What is needed:
Take each line below that has "asit" and copy it.

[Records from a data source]
-=-=-
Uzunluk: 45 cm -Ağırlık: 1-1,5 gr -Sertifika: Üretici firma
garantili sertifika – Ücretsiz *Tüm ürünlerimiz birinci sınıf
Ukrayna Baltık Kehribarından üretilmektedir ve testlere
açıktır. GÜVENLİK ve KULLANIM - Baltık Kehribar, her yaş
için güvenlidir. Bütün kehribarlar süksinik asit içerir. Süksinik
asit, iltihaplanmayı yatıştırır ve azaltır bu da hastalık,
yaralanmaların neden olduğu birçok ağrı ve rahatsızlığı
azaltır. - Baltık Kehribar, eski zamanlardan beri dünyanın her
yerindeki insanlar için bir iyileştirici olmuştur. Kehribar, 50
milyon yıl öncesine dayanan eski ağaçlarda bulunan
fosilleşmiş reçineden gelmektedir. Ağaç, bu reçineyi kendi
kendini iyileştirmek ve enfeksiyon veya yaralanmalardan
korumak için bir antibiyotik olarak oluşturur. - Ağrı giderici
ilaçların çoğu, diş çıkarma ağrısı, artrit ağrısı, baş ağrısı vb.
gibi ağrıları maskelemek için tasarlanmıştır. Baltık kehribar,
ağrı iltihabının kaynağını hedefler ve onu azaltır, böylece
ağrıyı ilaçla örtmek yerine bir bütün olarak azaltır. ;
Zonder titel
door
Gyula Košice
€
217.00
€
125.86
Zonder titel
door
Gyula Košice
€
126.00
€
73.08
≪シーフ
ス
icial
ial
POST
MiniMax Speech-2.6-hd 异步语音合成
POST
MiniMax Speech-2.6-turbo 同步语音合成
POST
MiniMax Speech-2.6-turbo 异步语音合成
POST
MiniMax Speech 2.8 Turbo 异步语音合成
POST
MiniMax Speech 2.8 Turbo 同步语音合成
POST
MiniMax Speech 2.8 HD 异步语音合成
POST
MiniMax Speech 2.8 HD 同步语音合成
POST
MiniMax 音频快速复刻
-=-=-
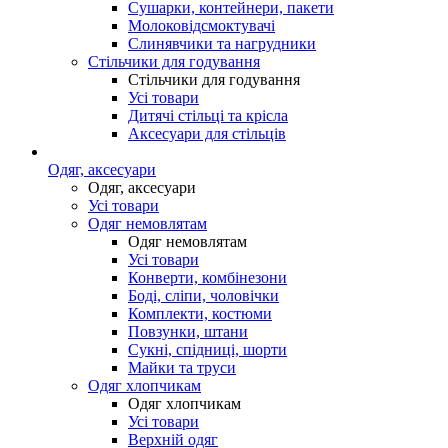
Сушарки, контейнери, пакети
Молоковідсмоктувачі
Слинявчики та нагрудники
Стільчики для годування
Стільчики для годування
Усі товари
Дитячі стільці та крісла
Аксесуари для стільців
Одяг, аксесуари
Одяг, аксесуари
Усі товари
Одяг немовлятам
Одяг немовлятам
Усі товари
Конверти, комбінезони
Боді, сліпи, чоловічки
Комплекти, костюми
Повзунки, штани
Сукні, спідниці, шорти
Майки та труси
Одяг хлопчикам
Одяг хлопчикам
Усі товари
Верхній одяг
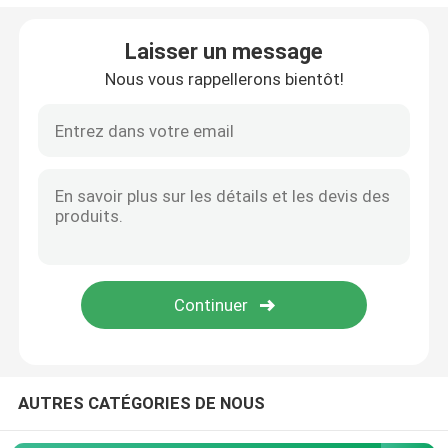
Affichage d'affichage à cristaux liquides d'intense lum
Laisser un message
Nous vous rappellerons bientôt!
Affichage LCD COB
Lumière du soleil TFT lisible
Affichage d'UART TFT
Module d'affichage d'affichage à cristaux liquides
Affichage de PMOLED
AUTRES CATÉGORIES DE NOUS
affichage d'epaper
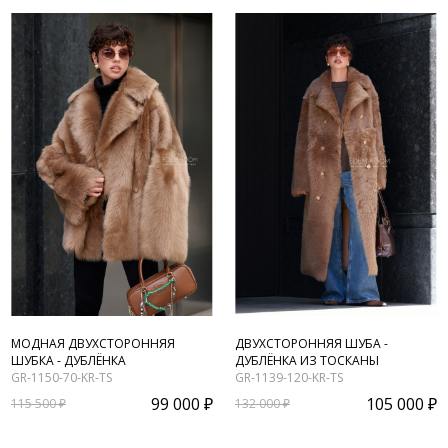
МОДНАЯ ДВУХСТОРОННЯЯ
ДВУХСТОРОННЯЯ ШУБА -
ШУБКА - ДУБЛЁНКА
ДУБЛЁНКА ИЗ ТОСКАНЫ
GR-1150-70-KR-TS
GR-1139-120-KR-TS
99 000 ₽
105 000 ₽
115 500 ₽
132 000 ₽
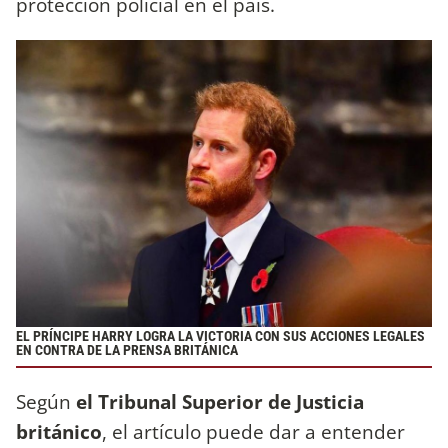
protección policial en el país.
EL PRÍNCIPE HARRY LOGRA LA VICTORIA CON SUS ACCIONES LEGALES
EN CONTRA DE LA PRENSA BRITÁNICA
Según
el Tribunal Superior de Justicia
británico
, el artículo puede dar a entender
-=-=-
Expected answer:
için güvenlidir. Bütün kehribarlar süksinik asit içerir. Süksinik
asit, iltihaplanmayı yatıştırır ve azaltır bu da hastalık,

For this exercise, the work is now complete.